Seeing through the emptiness of personality does not erase it, nor should it. Our personality contains our knowledge and skills, our experience and memory, our ability to interact and navigate life and our social circles. All that is utterly necessary for a well-lived life, though not sufficient. We depend on our personality. It and our body are our major tools for living. Yet being identified with our personality, believing it is who and what we are, is deeply problematic. We end up devoted to perfecting something that cannot be perfected. We end up driven by conflicting motivations. We end up defending something that is too amorphous to defend. But repeatedly seeing our personality for what it is, seeing this mass of automatic patterns and habits, with no core, no central reality, does free us, gradually but ineluctably, from being identified with it.

The situation with our ego is somewhat similar. Seeing that it is only a construct, only an assumption, gradually frees us from it. Our thoughts and emotions point toward an I as their source and center, but pointers are not in themselves what they point to, and if what is being pointed to does not exist, then that thing, in this case our ego, is an illusion. Just because our thoughts say I, does not mean that I exists. It is just a thought. Our body breathes, without an ego choosing each breath. Our automatic thoughts think themselves, without an ego thinking them. When we are quiet, we can see this. Once we have seen through the illusion, we cannot unsee it. Its grip on us loosens and inner freedom grows accordingly. We lose our total identification with what we thought was ourselves, but is only an empty, constructed ego. Our pattern of believing in our ego takes a while to weaken, but ultimately it does. And we are rarely, if ever, fooled again.

Thus we come to a second level of emptiness, from the emptiness of the materiality of our body to the emptiness of our personality and ego.

Unlike our personality, the ego is unnecessary, superfluous, and harmful. Ego centers everything on itself, taints every motivation with selfishness. Without ego, we can start to open to our true individuality, to that in us which connects directly with all life and with the sacred.

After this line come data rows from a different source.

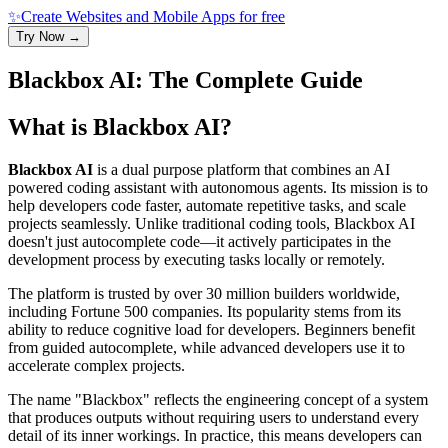
✨
Create Websites and Mobile Apps for free
Try Now →
Blackbox AI: The Complete Guide
What is
Blackbox AI
?
Blackbox AI
is a dual purpose platform that combines an AI
powered coding assistant with autonomous agents. Its mission is to
help developers code faster, automate repetitive tasks, and scale
projects seamlessly. Unlike traditional coding tools, Blackbox AI
doesn't just autocomplete code—it actively participates in the
development process by executing tasks locally or remotely.
The platform is trusted by over 30 million builders worldwide,
including Fortune 500 companies. Its popularity stems from its
ability to reduce cognitive load for developers. Beginners benefit
from guided autocomplete, while advanced developers use it to
accelerate complex projects.
The name "Blackbox" reflects the engineering concept of a system
that produces outputs without requiring users to understand every
detail of its inner workings. In practice, this means developers can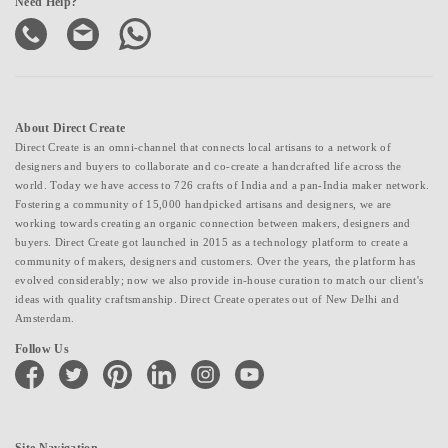
Need Help?
About Direct Create
Direct Create is an omni-channel that connects local artisans to a network of
designers and buyers to collaborate and co-create a handcrafted life across the
world. Today we have access to 726 crafts of India and a pan-India maker network.
Fostering a community of 15,000 handpicked artisans and designers, we are
working towards creating an organic connection between makers, designers and
buyers. Direct Create got launched in 2015 as a technology platform to create a
community of makers, designers and customers. Over the years, the platform has
evolved considerably; now we also provide in-house curation to match our client's
ideas with quality craftsmanship. Direct Create operates out of New Delhi and
Amsterdam.
Follow Us
facebook
twitter
pinterest
linkedin
instagram
youtube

Yet we need not try rush toward that freedom. Obsession with seeing our ego, with dropping it, does not help. Indeed, that can be the ego obsessing about itself, wanting to add the badge of enlightenment to its resume. Instead, we just work steadily at the spiritual practices that produce the energies needed by our world and that all the while serve to gradually transform us. We work to open our hearts to the Sacred, to serve the Greatness. Yes, as long as we have a body, our essential motivations include keeping this body alive and taking care of our family; there is no impurity in that, only necessity and love. But moving toward the formless in our deeper practice, brings us into a place where ego cannot follow, where Grace can shower us with its purifying waters.

For this week, notice what you can about your personality and the ego that supposedly stands behind it. You can start simply by noticing your thoughts thinking themselves, your thoughts thinking I.